Литургия. Окончание евхаристического канона
Мы продолжим сегодня говорить о Божественной литургии. Кончается евхаристический канон возгласом священника: «И дай нам едиными устами и единым сердцем славити и воспевати пречестное и великолепое имя Твое». Дьякон выходит на солею и говорит ектению: «Вся святыя помянувше, паки и паки миром Господу помолимся». «Святые» в данном случае – это не только те прославленные святые, которых поминали особо и почитали в Церкви. Здесь святыми названы, как в текстах апостола Павла, все христиане вообще. Помянув всех, о ком мы сегодня молились – всех без исключения, снова и снова обратимся к Господу с молитвой. Вот что значит это прошение. Священник же в это время обращается к Богу с молитвой: «Тебе предлагаем жизнь нашу всю и надежду, Владыко Человеколюбче, и просим, и молим, и милися деем, сподоби нас причаститися небесных Твоих и страшных Таин, сея священныя и духовныя трапезы, с чистою совестию, во оставление грехов, в прощение согрешений, во общение Духа Святаго, в наследие Царствия Небеснаго, в дерзновение еже к Тебе, не в суд или во осуждение».

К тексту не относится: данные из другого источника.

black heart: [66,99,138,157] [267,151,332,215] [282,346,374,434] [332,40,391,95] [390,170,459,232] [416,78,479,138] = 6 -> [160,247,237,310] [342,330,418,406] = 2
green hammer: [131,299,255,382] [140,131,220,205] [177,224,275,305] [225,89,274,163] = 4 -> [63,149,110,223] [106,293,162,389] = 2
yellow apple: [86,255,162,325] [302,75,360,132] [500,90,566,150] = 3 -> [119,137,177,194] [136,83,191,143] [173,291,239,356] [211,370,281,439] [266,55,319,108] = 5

В этой молитве, которая читается перед «Отче наш» священником, обращают на себя внимание слова: «и просим, и молим, и милися деем». Кажется, все три глагола обозначают одно и то же: молимся. Можно было бы сказать «мы молимся Тебе» или просто «мы просим Тебя». Зачем здесь обозначена наша молитва тремя разными словами? Наверное, для того, чтобы показать, что словами можно только приблизиться к тому, что такое молитва, но передать в словах, что это такое, нельзя. Это в словах невыразимо. И никакое слово не перескажет, что это такое – наш разговор с Богом лицом к лицу.